───── Supplied passage
Mohammed Deif, the shadowy figure who heads Hamas’s military wing
Sudarsan Raghavan
Washington Post, August 2, 2014
GAZA CITY — On a narrow, rubble-strewn Gaza street, where an Israeli airstrike recently obliterated the home of a top Hamas leader, a group of boys and men praised a shadowy, middle-age man most Palestinians have never seen — and whom Israel is eager to kill.
“He’s a role model for us,” declared Ahmed, 32, a Hamas security detail, clutching a walkie-talkie. “He’s a legend for the children, for everyone in Gaza.”
“He is defending our homeland,” agreed Yassin Abu Rialah, 14.
To Israelis, Mohammed Deif is enemy number one. As the top commander of the Izzedine al-Qassam Brigades, Hamas’s military wing, Deif has tormented the Jewish state for three decades, deploying suicide bombers and directing the kidnapping of Israeli soldiers. He has survived several attempts by Israel to assassinate him, earning him the nickname “the cat with nine lives.”
Deif, according to Israeli military and intelligence officials, is the mastermind of the Palestinian militant group’s current strategy of firing rockets at Israel and building tunnel networks through which highly trained fighters can infiltrate Israel. Those and other tactics have killed 63 Israeli soldiers and three civilians inside Israel since the war began July 8, making Deif the most wanted man in Gaza.
As Israel presses forward with its ground offensive, Deif is also viewed by some Israeli military analysts as a key obstacle to a negotiated end to the conflict. Al-Qassam Brigades fighters on Friday attacked Israeli soldiers and, according to Israel’s military, abducted an officer —shattering a 72-hour humanitarian truce brokered by the United States and the United Nations. Early Sunday morning, Israel’s military said the officer was killed in battle. The attack and other cease-fire violations by Hamas reflect divisions between the organization’s political and military wings, with the latter wielding greater influence, analysts said.
“The decision-maker in Hamas is Mohammed Deif, leader of the military wing, and he is against the cease-fire because he believes every day they continue to fight is another achievement for them,” said retired Gen. Giora Eiland, a former Israeli national security adviser.
To Palestinians, Deif is a heroic figure, one of the last remaining leaders from Hamas’s first and second generations, long admired for his defiance of Israel. A former stage actor, he is said to be a master of disguise, known for a chameleon-like ability to melt into the population.
──────────
───── Data extracts
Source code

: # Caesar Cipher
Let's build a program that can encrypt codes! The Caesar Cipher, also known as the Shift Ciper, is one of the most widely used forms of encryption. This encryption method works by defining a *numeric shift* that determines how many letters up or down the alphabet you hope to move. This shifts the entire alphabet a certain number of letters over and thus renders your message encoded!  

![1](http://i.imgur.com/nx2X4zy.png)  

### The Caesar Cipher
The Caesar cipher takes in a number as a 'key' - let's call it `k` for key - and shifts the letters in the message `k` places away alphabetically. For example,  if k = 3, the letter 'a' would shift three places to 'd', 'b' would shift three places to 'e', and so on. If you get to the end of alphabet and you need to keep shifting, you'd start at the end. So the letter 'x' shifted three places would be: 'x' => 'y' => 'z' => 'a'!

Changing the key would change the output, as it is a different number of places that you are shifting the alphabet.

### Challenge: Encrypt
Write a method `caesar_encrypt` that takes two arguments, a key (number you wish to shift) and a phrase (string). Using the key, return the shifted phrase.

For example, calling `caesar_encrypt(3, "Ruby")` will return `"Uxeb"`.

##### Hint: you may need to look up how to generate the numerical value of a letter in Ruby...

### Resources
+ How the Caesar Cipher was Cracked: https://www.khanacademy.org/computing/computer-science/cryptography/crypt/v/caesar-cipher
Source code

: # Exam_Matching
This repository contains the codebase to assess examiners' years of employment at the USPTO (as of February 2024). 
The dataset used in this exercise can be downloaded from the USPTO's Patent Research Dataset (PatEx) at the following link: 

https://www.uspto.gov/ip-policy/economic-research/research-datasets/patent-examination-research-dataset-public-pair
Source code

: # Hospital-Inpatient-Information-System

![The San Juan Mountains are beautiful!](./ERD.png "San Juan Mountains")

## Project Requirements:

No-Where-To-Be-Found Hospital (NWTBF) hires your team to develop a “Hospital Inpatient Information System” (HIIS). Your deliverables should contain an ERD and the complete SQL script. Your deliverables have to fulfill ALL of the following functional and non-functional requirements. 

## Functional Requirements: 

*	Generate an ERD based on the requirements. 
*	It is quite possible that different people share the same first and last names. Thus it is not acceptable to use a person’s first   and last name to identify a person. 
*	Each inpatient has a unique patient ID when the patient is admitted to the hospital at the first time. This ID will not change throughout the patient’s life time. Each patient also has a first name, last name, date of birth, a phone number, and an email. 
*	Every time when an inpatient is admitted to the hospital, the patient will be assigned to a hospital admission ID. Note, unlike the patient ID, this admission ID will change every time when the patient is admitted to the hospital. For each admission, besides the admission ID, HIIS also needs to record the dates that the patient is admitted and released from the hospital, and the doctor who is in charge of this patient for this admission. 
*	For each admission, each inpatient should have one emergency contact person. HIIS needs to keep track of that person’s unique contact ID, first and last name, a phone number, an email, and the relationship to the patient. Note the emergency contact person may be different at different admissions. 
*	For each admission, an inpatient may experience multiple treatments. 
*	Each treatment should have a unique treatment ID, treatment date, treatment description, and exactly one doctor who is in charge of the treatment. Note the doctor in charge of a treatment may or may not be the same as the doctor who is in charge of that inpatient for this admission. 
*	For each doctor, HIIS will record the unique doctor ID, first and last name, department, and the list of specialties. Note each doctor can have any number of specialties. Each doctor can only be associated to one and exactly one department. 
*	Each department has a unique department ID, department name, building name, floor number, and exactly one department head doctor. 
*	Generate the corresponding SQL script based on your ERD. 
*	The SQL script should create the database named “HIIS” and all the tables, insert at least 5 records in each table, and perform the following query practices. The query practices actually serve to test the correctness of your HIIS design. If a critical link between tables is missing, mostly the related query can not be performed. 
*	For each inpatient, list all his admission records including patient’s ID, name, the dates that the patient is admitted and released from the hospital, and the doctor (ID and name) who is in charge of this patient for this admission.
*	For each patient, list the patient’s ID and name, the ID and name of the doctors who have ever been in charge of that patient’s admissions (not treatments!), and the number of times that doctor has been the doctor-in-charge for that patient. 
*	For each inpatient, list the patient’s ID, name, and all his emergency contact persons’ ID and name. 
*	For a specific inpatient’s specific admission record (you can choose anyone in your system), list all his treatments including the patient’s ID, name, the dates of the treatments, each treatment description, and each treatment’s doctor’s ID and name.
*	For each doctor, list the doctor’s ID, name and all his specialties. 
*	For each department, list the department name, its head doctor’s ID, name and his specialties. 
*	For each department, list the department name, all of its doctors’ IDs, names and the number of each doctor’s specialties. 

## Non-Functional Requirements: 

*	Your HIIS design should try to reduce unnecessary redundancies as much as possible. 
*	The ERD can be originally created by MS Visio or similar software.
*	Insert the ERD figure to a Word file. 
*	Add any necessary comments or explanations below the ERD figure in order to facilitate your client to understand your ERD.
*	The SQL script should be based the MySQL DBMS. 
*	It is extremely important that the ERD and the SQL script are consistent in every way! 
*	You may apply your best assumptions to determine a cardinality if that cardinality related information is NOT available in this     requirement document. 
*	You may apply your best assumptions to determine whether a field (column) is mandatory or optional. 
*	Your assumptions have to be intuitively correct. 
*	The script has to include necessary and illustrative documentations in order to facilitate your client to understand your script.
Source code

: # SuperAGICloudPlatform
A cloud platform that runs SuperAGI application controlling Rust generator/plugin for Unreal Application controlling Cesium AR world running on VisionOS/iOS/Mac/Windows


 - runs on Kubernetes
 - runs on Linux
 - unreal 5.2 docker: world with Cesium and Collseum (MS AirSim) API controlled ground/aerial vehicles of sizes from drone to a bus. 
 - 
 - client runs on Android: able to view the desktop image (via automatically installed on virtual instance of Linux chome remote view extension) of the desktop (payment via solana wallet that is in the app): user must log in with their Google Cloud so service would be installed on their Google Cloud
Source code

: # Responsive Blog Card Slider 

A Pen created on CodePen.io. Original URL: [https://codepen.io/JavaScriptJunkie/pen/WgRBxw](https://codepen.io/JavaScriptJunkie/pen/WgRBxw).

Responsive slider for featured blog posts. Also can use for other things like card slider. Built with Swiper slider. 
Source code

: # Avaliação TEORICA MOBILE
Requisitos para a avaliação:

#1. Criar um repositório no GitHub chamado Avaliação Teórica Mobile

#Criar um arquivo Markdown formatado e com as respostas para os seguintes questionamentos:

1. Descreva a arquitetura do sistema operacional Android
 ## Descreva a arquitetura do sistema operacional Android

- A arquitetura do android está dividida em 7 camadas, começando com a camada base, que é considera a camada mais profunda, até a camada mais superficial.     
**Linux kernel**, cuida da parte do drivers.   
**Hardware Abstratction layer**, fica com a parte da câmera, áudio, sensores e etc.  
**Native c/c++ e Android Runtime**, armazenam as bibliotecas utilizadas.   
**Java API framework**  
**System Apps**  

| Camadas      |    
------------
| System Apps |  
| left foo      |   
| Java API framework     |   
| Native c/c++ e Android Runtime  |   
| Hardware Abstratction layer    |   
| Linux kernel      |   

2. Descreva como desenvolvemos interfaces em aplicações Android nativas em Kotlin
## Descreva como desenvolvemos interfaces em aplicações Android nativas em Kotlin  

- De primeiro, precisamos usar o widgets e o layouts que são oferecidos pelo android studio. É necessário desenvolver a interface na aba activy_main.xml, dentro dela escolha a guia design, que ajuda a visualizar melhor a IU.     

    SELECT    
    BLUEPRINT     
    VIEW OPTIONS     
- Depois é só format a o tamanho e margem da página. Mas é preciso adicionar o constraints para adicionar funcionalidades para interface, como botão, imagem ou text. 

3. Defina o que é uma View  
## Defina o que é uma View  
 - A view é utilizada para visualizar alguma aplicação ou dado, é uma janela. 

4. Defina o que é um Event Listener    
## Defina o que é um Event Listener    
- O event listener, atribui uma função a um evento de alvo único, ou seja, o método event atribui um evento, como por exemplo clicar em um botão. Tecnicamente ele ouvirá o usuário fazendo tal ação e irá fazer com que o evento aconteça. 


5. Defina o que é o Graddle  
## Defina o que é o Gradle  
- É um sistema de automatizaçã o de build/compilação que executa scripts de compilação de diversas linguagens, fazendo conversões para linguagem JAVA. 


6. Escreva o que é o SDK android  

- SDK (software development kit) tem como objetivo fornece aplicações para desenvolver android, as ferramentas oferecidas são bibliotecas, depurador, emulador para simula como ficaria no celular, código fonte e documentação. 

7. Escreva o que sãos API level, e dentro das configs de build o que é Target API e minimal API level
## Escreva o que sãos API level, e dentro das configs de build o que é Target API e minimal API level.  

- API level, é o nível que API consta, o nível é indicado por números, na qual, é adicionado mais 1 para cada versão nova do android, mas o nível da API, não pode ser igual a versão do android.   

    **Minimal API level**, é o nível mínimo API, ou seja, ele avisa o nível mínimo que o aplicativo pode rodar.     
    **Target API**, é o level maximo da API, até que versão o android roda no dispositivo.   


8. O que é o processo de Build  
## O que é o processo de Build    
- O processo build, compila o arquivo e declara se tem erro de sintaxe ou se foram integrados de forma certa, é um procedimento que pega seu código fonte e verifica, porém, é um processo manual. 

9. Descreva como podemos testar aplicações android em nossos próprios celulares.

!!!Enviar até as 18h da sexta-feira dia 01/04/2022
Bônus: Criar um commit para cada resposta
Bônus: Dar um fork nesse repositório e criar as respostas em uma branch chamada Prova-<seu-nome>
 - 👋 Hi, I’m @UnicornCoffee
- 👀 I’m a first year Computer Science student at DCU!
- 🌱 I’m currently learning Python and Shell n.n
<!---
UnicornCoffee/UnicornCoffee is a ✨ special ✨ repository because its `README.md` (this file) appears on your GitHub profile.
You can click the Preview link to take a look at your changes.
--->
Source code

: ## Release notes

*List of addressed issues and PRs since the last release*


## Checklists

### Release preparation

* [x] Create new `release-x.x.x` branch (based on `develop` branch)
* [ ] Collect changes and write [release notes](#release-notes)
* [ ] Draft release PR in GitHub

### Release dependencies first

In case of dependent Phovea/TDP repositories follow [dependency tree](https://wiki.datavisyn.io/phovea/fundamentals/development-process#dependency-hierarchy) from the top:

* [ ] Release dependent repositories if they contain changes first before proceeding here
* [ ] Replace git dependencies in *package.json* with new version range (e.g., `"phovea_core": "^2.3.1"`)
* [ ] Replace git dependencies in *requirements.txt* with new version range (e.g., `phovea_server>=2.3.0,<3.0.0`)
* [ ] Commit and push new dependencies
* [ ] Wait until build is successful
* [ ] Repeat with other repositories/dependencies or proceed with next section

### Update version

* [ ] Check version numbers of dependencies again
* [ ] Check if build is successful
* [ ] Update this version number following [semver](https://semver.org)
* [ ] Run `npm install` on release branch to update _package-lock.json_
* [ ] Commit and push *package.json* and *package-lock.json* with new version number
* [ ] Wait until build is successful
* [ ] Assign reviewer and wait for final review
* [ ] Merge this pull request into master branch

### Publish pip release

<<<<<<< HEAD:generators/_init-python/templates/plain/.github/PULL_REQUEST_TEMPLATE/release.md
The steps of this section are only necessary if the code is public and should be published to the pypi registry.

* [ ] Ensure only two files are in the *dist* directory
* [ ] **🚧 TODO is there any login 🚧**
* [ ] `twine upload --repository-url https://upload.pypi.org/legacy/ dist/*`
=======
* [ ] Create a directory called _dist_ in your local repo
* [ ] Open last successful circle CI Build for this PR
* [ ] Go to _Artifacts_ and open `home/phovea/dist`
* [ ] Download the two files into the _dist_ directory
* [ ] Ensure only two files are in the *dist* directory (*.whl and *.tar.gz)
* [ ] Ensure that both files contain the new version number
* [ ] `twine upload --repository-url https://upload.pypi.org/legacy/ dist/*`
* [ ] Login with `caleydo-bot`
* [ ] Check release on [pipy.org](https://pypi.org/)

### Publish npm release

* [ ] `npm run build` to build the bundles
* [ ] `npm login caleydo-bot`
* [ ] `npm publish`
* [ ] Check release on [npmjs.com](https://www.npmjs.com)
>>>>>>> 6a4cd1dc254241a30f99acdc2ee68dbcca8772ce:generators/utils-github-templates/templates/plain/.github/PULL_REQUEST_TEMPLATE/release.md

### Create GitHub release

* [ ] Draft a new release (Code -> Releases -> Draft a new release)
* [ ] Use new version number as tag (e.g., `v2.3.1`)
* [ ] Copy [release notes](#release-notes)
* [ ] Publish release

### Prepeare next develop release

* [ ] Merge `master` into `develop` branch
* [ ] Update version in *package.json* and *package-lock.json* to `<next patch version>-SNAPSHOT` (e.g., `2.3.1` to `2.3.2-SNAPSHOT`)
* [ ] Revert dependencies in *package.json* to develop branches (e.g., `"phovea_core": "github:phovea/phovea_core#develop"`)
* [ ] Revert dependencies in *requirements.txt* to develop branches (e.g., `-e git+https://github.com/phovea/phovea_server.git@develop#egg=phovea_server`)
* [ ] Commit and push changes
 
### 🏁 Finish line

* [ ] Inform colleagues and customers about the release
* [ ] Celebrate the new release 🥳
──────────
Task requirements
- 1) Return the portion of the Mohammed Deif profile that opens with the words containing "Mohammed Deif, the" and closes with "eager to kill.".
- 2) Extend the Mohammed Deif profile onward from its final sentence.
None of the lines are needed here.

Answers to this exercise
- 1)
Mohammed Deif, the shadowy figure who heads Hamas’s military wing
Sudarsan Raghavan
Washington Post, August 2, 2014
GAZA CITY — On a narrow, rubble-strewn Gaza street, where an Israeli airstrike recently obliterated the home of a top Hamas leader, a group of boys and men praised a shadowy, middle-age man most Palestinians have never seen — and whom Israel is eager to kill.

- 2)
He is thought to be about 50, but the last known photo of him dates back two decades. Little is known about his family life. No one even knows whether Deif is his real name. Some analysts say his name is actually Mohammed al-Masri and that he took his nom de guerre from a role he took in a play at university. Today, the soft-spoken Deif is rumored to be in a wheelchair, after an Israeli attack in 2006 that also cost him an eye and an arm.
“He’s very quiet. He keeps a low profile and lives hidden among the population. He moves with different passports and different identities,” said Imad Falouji, a former senior Hamas leader who helped found al-Qassam Brigades and is one of the few people who have met Deif. “He’s successful until now because the circle around him is very small. That is why he is still alive.”
The fact that Deif’s life is shrouded in secrecy has only burnished his reputation. In a poll of Hamas leaders taken several months ago by a Palestinian news Web site, Deif was voted more popular than Khaled Meshal, the overall leader of Hamas, and Ismail Haniyeh, the group’s top political leader in Gaza — both highly visible personalities and known to every Palestinian.
Compared to Meshal, who reportedly lives in a five-star hotel in Qatar, Deif is perceived by Palestinians as down-to-earth, a man of the people, Falouji said. Deif’s hard-line attitude toward Israel is seen as an accurate representation of the interests and demands of Palestinians.
The strikes continued even after condemnation for the Israeli shelling of a U.N.-run school sheltering evacuees from the Gaza conflict that killed at least 16 people and wounded dozens of others as they slept, according to Palestinian health officials and the U.N. agency in charge of the school.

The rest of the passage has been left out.